PAGINAFRAGMENT —
Over pakweg enige tientallen jaren zullen we heel anders denken over vaste
waarden als 'land' of 'natie' dan nu. We zullen ons minder met mensen
verbonden voelen door taal en bodem, maar meer door gemeenschappelijke
activiteiten en doelen. Ons speelterrein zal in ieder geval Europa
beslaan, maar voor veel zaken zal het afgezonderde gebied dat 'Nederland'
heet nog steeds ons doen en laten bepalen, en ons een gemeenschappelijke
identiteit geven.
Wat betekent dat voor onze samenleving?
Gaan we als angsthazen versteend in de aanstormende koplampen van de
globalisering staren? Daar is geen reden toe. Dat oude sectoren zich
verplaatsen of zelfs verdwijnen is van alle tijden. Leerlooiers en
touwslagers zijn al honderd jaar uit het straatbeeld verdwenen. We zullen
ook minder landbouw hebben, omdat we ons voedsel veel meer van ver gaan
halen. Juist de armere landen kunnen we het beste helpen door ze de kans
te geven hun waar bij ons te verkopen. In dit deel van Europa moeten we
ons met andere zaken gaan bezighouden. Ook omdat we in de Europese Unie
andere landen en volkeren gaan verwelkomen die willen meedoen en groeien.
Dat maakt Europa sterker, maar het vereist wel dat Europa democratischer
wordt. We moeten er voor zorgen dat in het vergrote Europa het Europese
bestuur beslist over de zaken die Europa als geheel aangaan, maar dat de
mensen in de regio alle instrumenten krijgen om hun samenleving 'om de
hoek' naar eigen goeddunken kunnen inrichten.
De snel ontwikkelende wereld biedt ons juist veel kansen. Wij weten al hoe
we moeten reageren. Niet door grenzen te sluiten, producten te weigeren of
anderen te verbieden hier hun diensten aan te bieden. Wij in Europa zijn
goed in kennis en creativiteit. De grondstoffen waarmee we in de
samenleving van straks hier het geld verdienen kunnen niet meer het gas
onder de grond, zuivel of kasgroente, of metalen of plastic onderdelen
zijn.

WERKOPDRACHT A —
Zet de alinea die begint met "Over pakweg enige tientallen jaren" uit de tekst over Nederland en Europa om in een korte opsomming die de belangrijkste feiten behoudt.
WERKOPDRACHT B —
Zet de tekst over Nederland en Europa voort na de laatste zin.

VERZAMELD MATERIAAL —
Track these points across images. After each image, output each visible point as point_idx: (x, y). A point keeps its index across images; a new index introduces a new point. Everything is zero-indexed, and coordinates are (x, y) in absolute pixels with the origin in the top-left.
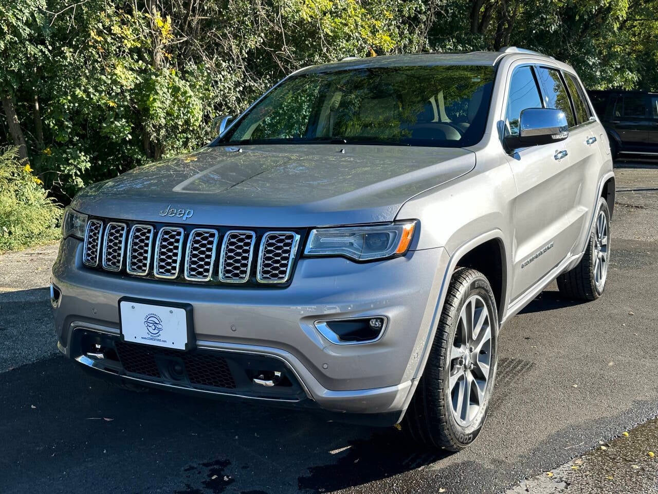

ANTWOORD A —
- Over enkele tientallen jaren denken we heel anders over vaste waarden als 'land' of 'natie'.
- Wat ons verbindt, zijn dan minder taal en bodem en meer gemeenschappelijke activiteiten en doelen.
- Ons speelterrein omvat in elk geval Europa.
- Voor veel zaken blijft Nederland ons doen en laten bepalen en ons een gemeenschappelijke identiteit geven.

ANTWOORD B —
Het moet kennis en creativiteit zijn. In onze wereld van over enkele
decennia zal het aantal hoger opgeleiden nog weer hoger zijn. We moeten ze
voorzien van kennis van nieuwe technologieen, in de natuurwetenschappen,
de biochemie, medische wetenschap en de farmacie, in de media, kennis van
financiele producten, organisatiebestuur en managementtechnieken. Kortom,
terwijl in andere landen goederen en diensten worden geproduceerd, gaan
Nederlanders de kennis voortbrengen waarmee die zaken worden gemaakt, en
ontwerpen wij hoe de bedrijven en processen eruit moeten zien. In de
samenleving van straks komt de welvaart niet meer van de lopende band, en
daar mogen we blij om zijn.
En niet alleen in de marktsector moeten we proberen toonaangevend te zijn.
Uitgevers van (nieuwe) media, programmamakers op tv en online, operazangers
en popmuzikanten kunnen binnen en ook buiten de oude landsgrenzen
gezichtsbepalend zijn. De kern van onze beroepsbevolking zal bestaan uit
een creatieve klasse. Nederlandse kenniswerkers spelen al een hoofdrol in
de technologieen en markten van de toekomst, zoals de wereld van de digitale
video, computergames en de wereldmarkt voor navigatiesystemen. Of neem
Nederlandse banken en verzekeraars die een voortrekkersrol spelen in markten
wereldwijd met nieuwe financiele diensten, of de mondiale media waar creatieve
producenten en mediaspecialisten met hun vondsten een wereldpubliek vermaken.
Wat gaan we er aan doen?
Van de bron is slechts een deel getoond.